100 Essays I Don’t Have Time to Write begins with a dedication to her mother, who taught her the etymology of the word essay is to try, and that’s exactly what Sarah Ruhl does here. She’s a Woolfian writer, shaping her reflections on theatre into short bite-sized essays. Her writing doesn’t require hours of endless deliberation; it’s framed for mothers with lively intrusions, part-time assistants with emails to send, and students with schoolwork and side hustles. These essays aren’t fully formed yet. They’re early sketches, designed to draw you in so that maybe you might complete the picture.
Sarah Ruhl, like Jordan Tannahill, explores the concept of the well made play, and how stories often succumb to a suppressed family secret. The secret, of course, is never staged, which makes the mystery behind the secret all the more real. We’re so quick to rely on a second-act revelation. We’ll peel back the layers of an imperceptible past because who would ever want to live in the present?

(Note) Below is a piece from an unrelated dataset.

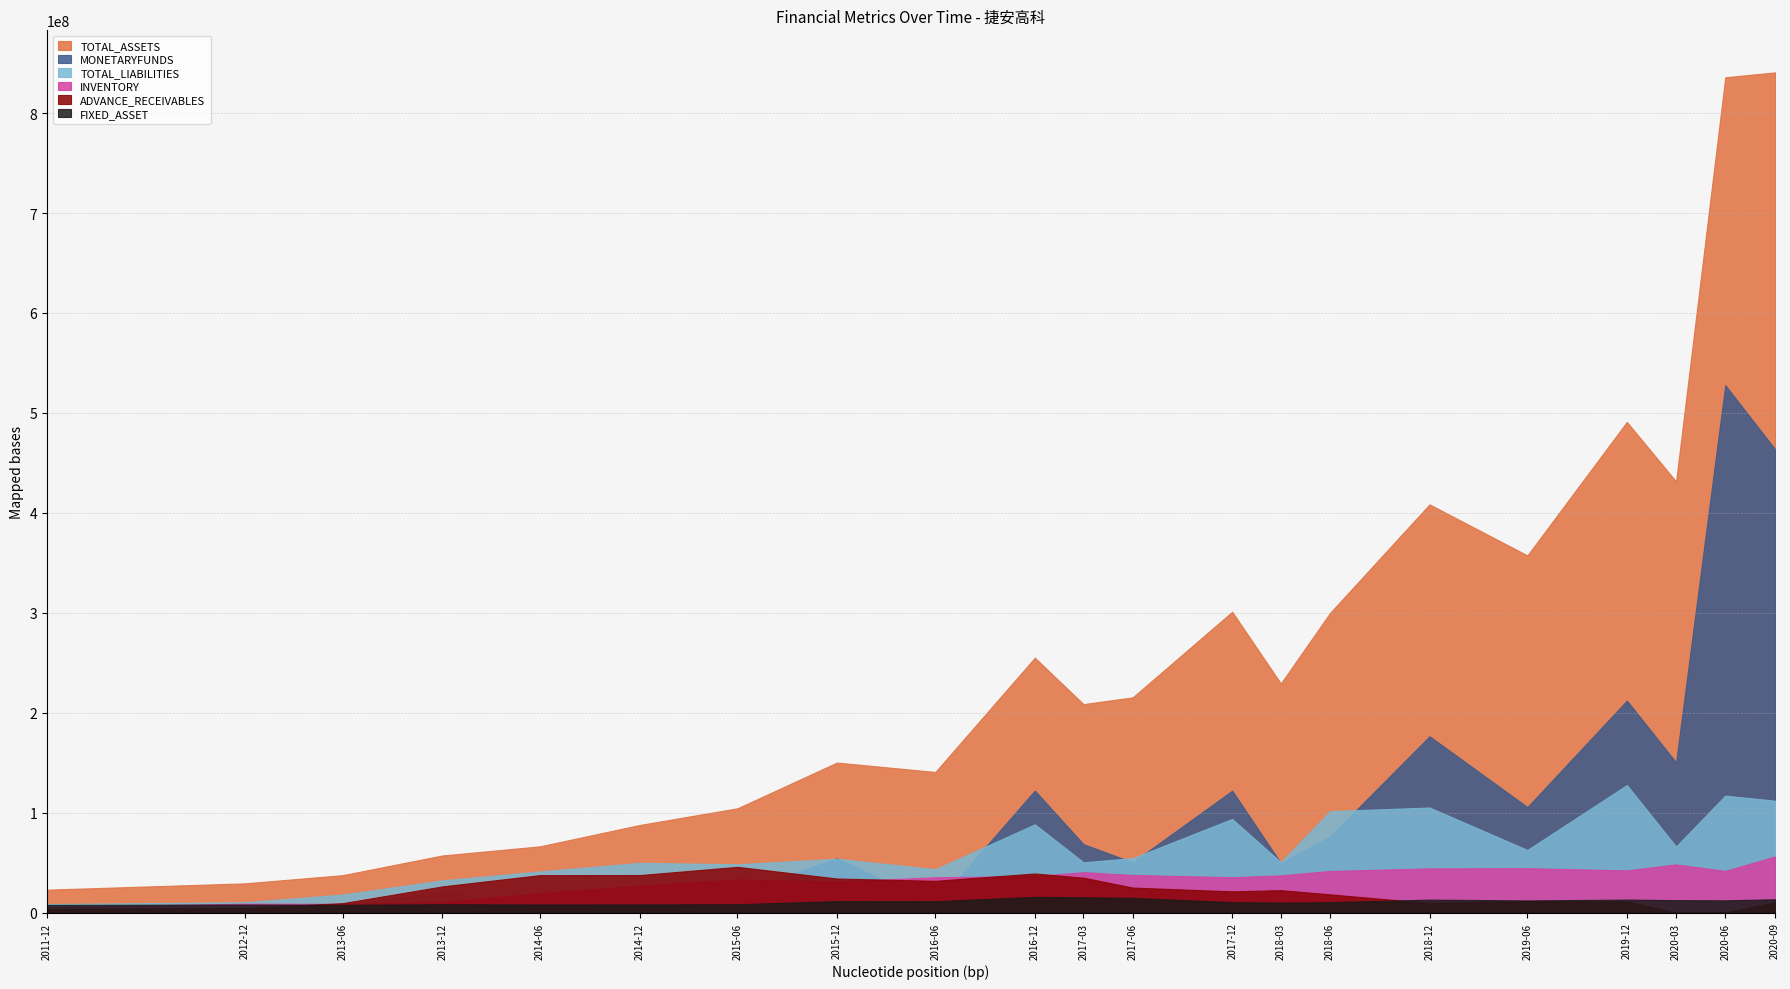

What position from the left is 2018-12-31?

16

I think that’s why I’m so obsessed with the potential of performance. The larger than life notion that theatre can propel us forward only to cease itself on a conditional clause. I picture theatre as a proliferation of what would and could and should and if. When I consider the artists that came before us, whether they’re writing political punches like David Henry Hwang or have in the past staged cerebral dream plays like Richard Foreman, I’m compelled to believe they too wanted a theatre that only a present liveness can offer. I think that’s what Sarah Ruhl is advocating for here — a theatre that is not solely modern for its time, but contemporary in its form, whatever that might mean to you.

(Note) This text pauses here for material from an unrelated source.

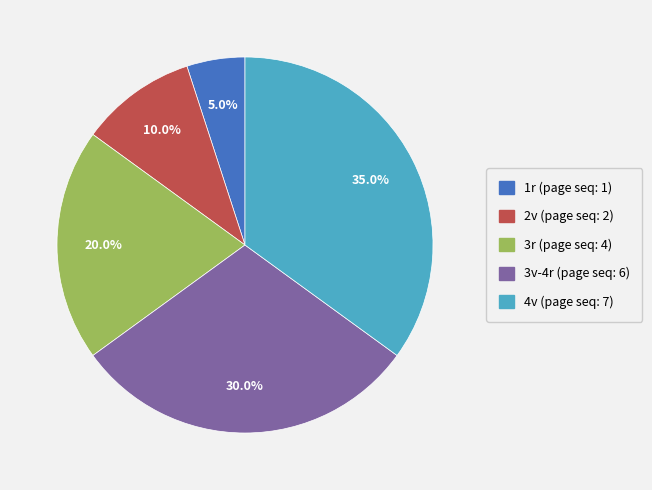

True or false: 1r accounts for 5% of the total.

True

Honestly, I feel like my words could never surmount to Sarah’s collection. I wish I could copy and paste every notable paragraph, but this blog post is already longer than it needs to be. All I can say is that you are actually required to read this book, whether you like the word “whimsy” or not (you’ll get this joke later).
100 Essays I Don't Have Time to Write: On Umbrellas and Sword Fights, Parades and Dogs, Fire Alarms, Children, and Theater is available here.

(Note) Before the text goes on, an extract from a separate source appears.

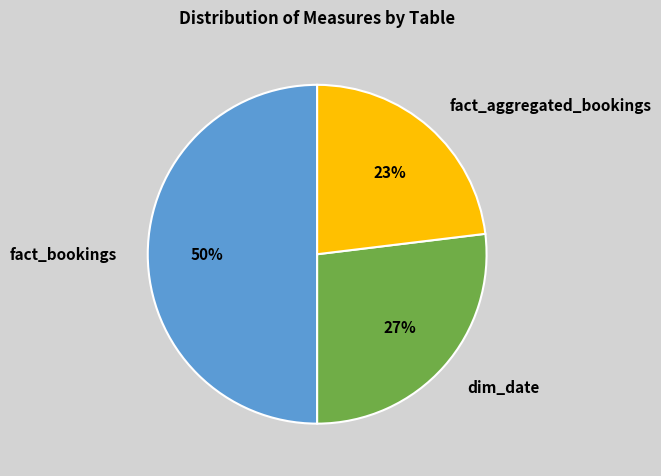

What percentage is the fact_bookings slice, to the nearest percent?

50%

That concludes today’s list of recommendations! I have read more than three books, I swear. I just don’t want to write anymore, so I’ll send another list sometime in the future. Right now, I’m reading Zelda Fichandler’s The Long Revolution: Sixty Years on the Frontlines of a New American Theater and I would definitely give this a try, if you’re interested in Arena Stage and the regional theatre movement. Here’s something that will surprise everyone who has followed me for awhile — Zelda and I actually degree on almost everything so far, but I’m still enjoying it so hopefully you will too.
(I considered writing about Zelda’s book for this list, but I know that her work will come up again in my writing, so why spoil it now?)
Happy reading!





Theatre of the unimpressed and 100 essays I don’t have time to write are both brain altering for me so I’m very excited to read your other pick!